Les Européens cherchent à capter des marchés

Longtemps suiveurs en début de campagne, les exportateurs européens essayent désormais de capter des marchés en faisant des efforts considérables et pas toujours récompensés. Et cela auto-alimente la baisse des prix…

Le recul australien en partie compensé par l’Argentine

Or en deuxième partie de campagne, l’Australie et l’Argentine arrivent au marché. La première a vu son débouché historique (l’Indonésie), détrôné par la Chine, dont la demande ne cesse de croître. Celle-ci y a acheté 1 Mt sur le seul mois de janvier. La France, dont la Chine est aussi le client, doit donc consentir des efforts face à cette rivale de proximité. La pression devrait diminuer avant l’été, les disponibilités australiennes à l’exportation étant réduites d’un tiers environ (-12 Mt) cette saison, en raison de la météo. Ce recul australien est en partie compensé (sur le papier) par l’Argentine. Son disponible exportable progresse de 7 Mt après la très mauvaise saison 2022/2023. Elle servira en priorité son voisin brésilien dont les besoins à l’importation progressent en 2023/2024. Mais la commercialisation du blé argentin reste chaotique avec une faible visibilité sur le taux de change qui ne favorise pas les ventes.

Quid après la moisson ?

Il restera des stocks de blé en Russie et dans l’UE en fin de campagne, que personne ne peut porter indéfiniment. Sauf à imaginer que nous manquerons de blé en 2024/2025 ou que la demande se redressera ! En France, les stocks pourraient atteindre 3,5 Mt, constituant un plus haut depuis la campagne 2004/2005. La vraie question est donc de savoir ce qui nous attend en juillet 2024, et si parier sur ces réserves sera gagnant. 
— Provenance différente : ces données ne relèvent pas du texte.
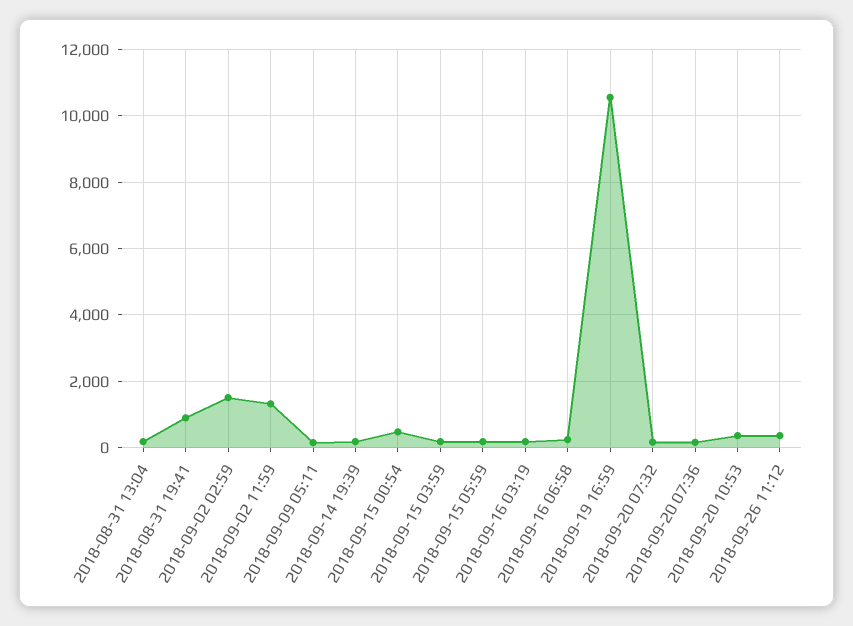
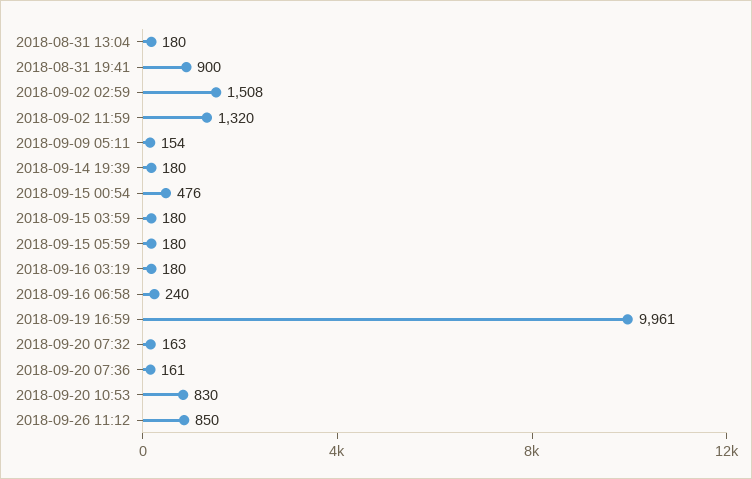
  {
    "2018-08-31 13:04": 180,
    "2018-08-31 19:41": 900,
    "2018-09-02 02:59": 1508,
    "2018-09-02 11:59": 1320,
    "2018-09-09 05:11": 154,
    "2018-09-14 19:39": 180,
    "2018-09-15 00:54": 476,
    "2018-09-15 03:59": 180,
    "2018-09-15 05:59": 180,
    "2018-09-16 03:19": 180,
    "2018-09-16 06:58": 240,
-   "2018-09-19 16:59": 10600,
+   "2018-09-19 16:59": 9961,
    "2018-09-20 07:32": 163,
    "2018-09-20 07:36": 161,
-   "2018-09-20 10:53": 400,
+   "2018-09-20 10:53": 830,
-   "2018-09-26 11:12": 400
+   "2018-09-26 11:12": 850
  }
Face au besoin de faire de la place pour la prochaine récolte, et à moins d’un emballement dans le conflit russo-ukrainien, l’évolution de la demande restera la clé du marché.

À suivre la semaine prochaine : la possible entrée en scène de l’Inde, la sécheresse en Afrique du Nord, les besoins en blé fourrager de l’Indonésie et de la Chine… et la place des taux d’intérêt dans les décisions des acheteurs. 
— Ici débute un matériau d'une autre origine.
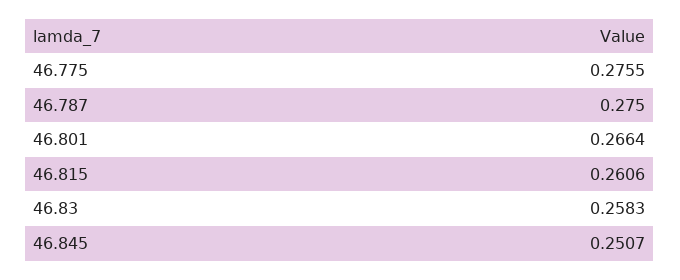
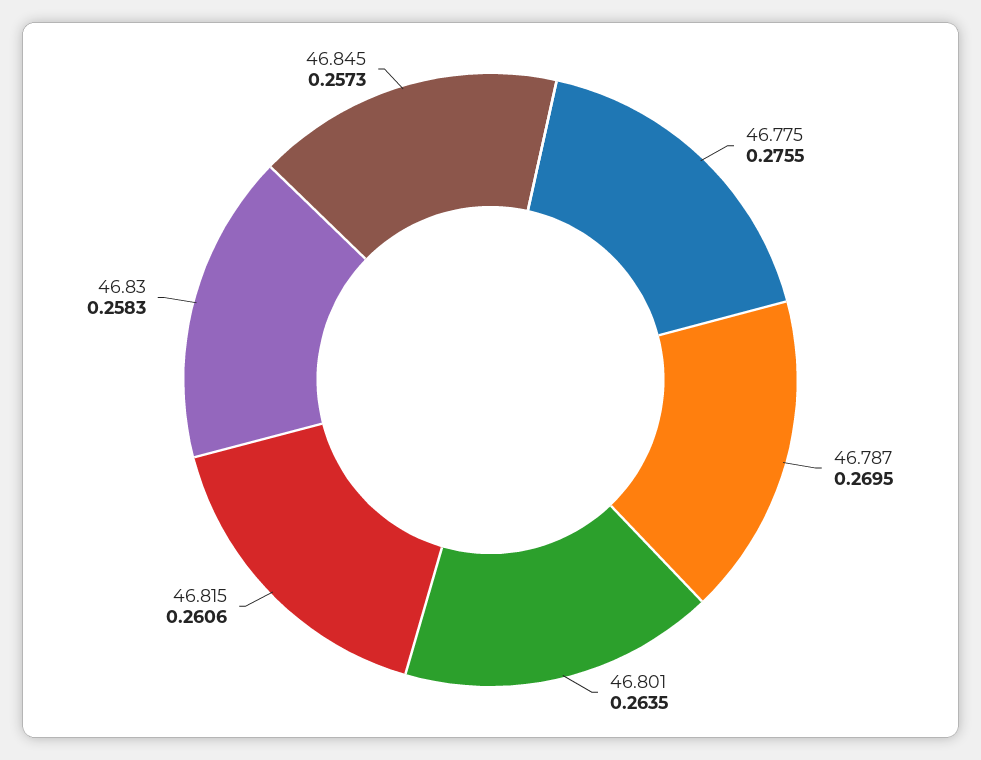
  {
    "46.775": 0.2755,
-   "46.787": 0.275,
+   "46.787": 0.2695,
-   "46.801": 0.2664,
+   "46.801": 0.2635,
    "46.815": 0.2606,
    "46.83": 0.2583,
-   "46.845": 0.2507
+   "46.845": 0.2573
  }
Compétition avec le maïs et l'orge

S’il est vrai que les stocks de blé des 7 principaux exportateurs mondiaux de blé pourraient pointer à 61 Mt fin juin 2024 contre 65 Mt un an plus tôt, deux éléments tempèrent l’importance de ce chiffre : une baisse de 7 Mt des objectifs mondiaux d’exportations  (les importateurs en manquent de liquidité tapent dans leurs stocks faute de se positionner aux achats) et une hausse de 22 Mt du commerce de maïs… Sur ce marché, le Brésil doit batailler face aux USA et à l’Argentine de retour dans la course cette saison. Face à ces fondamentaux, les « non-commerciaux » ont fait des paris fortement baissiers sur les marchés à terme. Cela exerce forcément une pression sur le blé aussi. Ajoutons enfin que l’orge française est en compétition avec l’orge australienne. Cette dernière, blacklistée par la Chine de 2020 à fin 2023, est de retour en grâce depuis janvier.